Avocat : CABINET PALMIER & ASSOCIES
Le Tribunal Administratif de Cergy-Pontoise a rejeté la requête de la SA Gacol Optic 2000, qui contestait une mise en demeure de payer un solde de majorations de TVA de 922 625 euros pour la période 2010-2011. La société invoquait la prescription de l'action en recouvrement et une faute de l'administration pour défaut d'inscription de sa créance dans le cadre d'une procédure de sauvegarde. Le tribunal a jugé que le délai de prescription de quatre ans prévu à l'article L. 274 du livre des procédures fiscales avait été interrompu par la déclaration de créance dans le cadre de la sauvegarde, conformément à l'article L. 622-25-1 du code de commerce, et que la mise en demeure de 2022 était intervenue avant l'expiration de ce délai. Les conclusions indemnitaires pour faute de l'administration ont été déclarées irrecevables, faute de réclamation préalable.
Avocat : CABINET LABORDE
Le Tribunal Administratif de Cergy-Pontoise a rejeté la requête de M. E... qui demandait l’annulation du refus implicite du préfet de lever son interdiction de détenir une arme et de supprimer son inscription au FINIADA. Le tribunal a rappelé que, selon l’article L. 312-13 du code de la sécurité intérieure, la levée de l’interdiction n’est pas automatique et dépend de l’absence d’atteinte à l’ordre public ou à la sécurité des personnes.

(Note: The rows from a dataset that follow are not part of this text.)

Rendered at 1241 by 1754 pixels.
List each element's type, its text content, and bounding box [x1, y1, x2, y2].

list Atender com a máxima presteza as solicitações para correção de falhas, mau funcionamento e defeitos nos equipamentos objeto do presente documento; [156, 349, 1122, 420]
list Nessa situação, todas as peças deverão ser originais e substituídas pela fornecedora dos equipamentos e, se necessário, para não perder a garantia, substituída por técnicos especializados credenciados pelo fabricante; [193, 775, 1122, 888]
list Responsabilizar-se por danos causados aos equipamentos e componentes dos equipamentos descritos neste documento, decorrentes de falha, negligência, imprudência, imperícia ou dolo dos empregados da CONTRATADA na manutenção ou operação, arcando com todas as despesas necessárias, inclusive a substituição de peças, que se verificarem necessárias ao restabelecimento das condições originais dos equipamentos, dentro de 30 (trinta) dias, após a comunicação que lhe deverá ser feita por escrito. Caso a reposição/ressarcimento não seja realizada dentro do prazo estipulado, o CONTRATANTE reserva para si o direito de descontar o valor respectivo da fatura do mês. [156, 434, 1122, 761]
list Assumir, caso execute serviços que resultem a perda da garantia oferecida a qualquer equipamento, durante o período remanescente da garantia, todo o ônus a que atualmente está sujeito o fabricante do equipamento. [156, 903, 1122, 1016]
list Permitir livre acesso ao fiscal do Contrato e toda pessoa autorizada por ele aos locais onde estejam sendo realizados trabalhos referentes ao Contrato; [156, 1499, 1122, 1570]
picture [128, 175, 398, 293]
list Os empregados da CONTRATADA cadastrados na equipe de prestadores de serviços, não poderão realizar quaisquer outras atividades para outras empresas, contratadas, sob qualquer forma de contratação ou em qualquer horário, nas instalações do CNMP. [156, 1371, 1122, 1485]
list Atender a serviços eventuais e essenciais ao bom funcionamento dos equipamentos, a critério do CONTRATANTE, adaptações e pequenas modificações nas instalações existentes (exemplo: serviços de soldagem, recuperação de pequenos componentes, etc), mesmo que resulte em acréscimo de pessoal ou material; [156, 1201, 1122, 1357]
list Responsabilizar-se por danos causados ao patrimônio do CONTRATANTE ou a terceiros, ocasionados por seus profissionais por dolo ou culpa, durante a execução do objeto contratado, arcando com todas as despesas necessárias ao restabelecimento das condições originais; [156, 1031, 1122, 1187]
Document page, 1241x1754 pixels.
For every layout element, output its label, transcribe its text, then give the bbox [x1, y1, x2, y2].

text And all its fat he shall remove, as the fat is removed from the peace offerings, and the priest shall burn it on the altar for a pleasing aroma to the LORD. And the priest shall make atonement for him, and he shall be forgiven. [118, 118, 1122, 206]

Il a estimé que, malgré l’ancienneté de sa condamnation de 2018 et son effacement au casier judiciaire, les signalements postérieurs de M. E... pour recel et sévices graves envers un animal démontraient un comportement toujours incompatible avec la détention d’armes. La solution retenue est donc le rejet de la requête, sans faire droit aux conclusions du requérant.